By Jiayun Li
Medical and Imaging Informatics Ph.D. Candidate — Dr. Corey Arnold Lab.
Prostate cancer (PCa) is the most common and second deadliest cancer in men in the United States. Active surveillance (AS) is an important option for the management of low- to intermediate-risk clinically localized prostate cancer. Prostate biopsy, which is an invasive procedure that has associated side effects, is performed repeatedly during the course of AS. Progression on biopsies may trigger curative treatment. Yet, no consensus has been reached on the optimal frequency for repeated biopsies. Gleason score is considered as the current best biomarker in predicting long-term prostate cancer outcomes. However, Gleason scores are assigned manually through pathologist review, a process that has been shown to have low inter-observer agreement across pathologists.

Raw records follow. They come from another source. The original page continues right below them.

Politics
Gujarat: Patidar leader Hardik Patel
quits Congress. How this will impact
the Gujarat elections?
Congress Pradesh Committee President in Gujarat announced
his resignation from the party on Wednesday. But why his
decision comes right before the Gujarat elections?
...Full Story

The aforementioned problems create a great clinical need for tools that should leverage rich prognostic information embedded in histopathological images to predict the potential change of tumor histology. The main objective of this project is to extract quantitative representations from histopathological images, which can be combined with clinical variables and imaging features in a multi-modal model to better characterize the progression of prostate cancer. Towards this goal, we have been working on a set of semi-supervised image segmentation models, weakly-supervised detection and classification models, and self-supervised models.